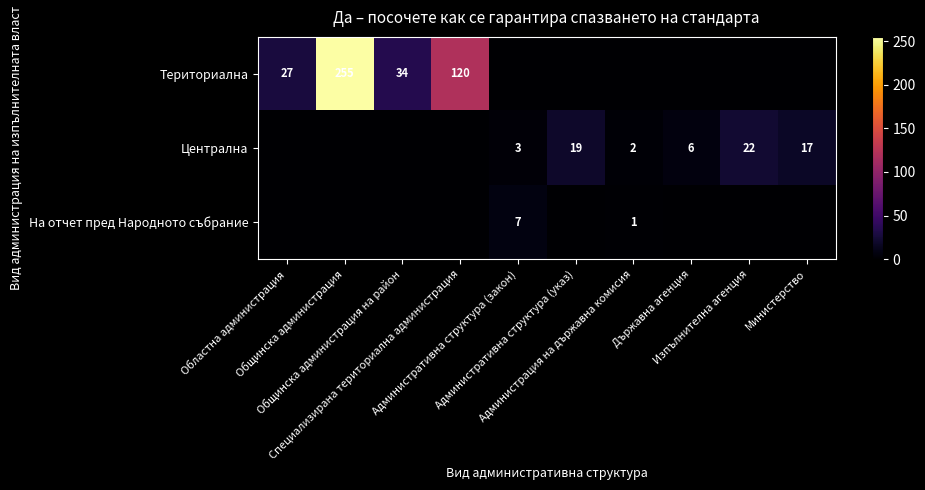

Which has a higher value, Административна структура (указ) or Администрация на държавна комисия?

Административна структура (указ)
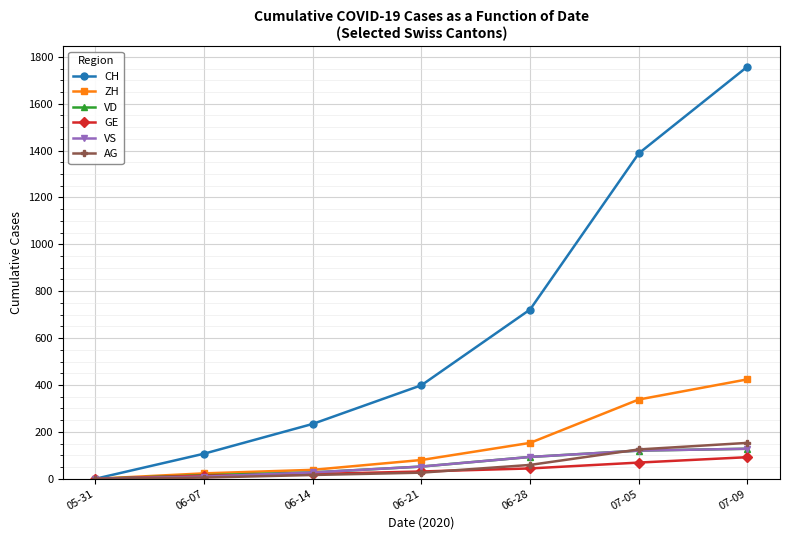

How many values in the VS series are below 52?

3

--

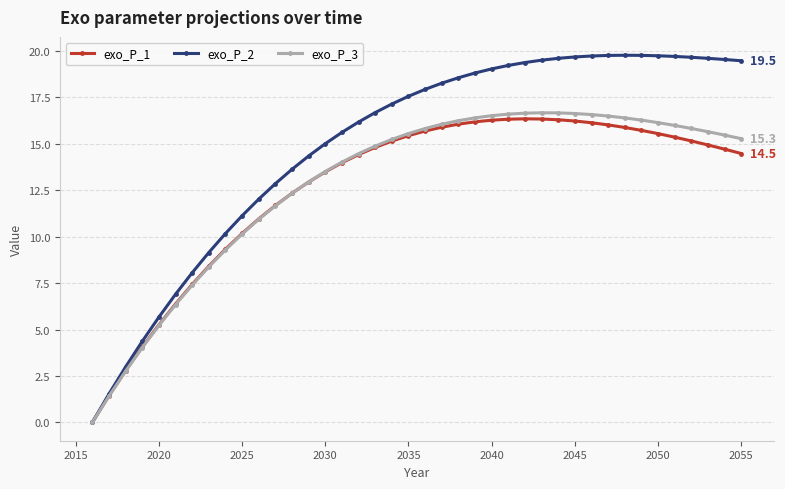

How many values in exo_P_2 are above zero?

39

WRITTEN TASK
Copy the lines above, starting at the line that contains "Which has a" and ending with the line that contains "How many values in the". Include both of those lines, but leave out the pictures.

RESULT
Which has a higher value, Административна структура (указ) or Администрация на държавна комисия?

Административна структура (указ)

How many values in the VS series are below 52?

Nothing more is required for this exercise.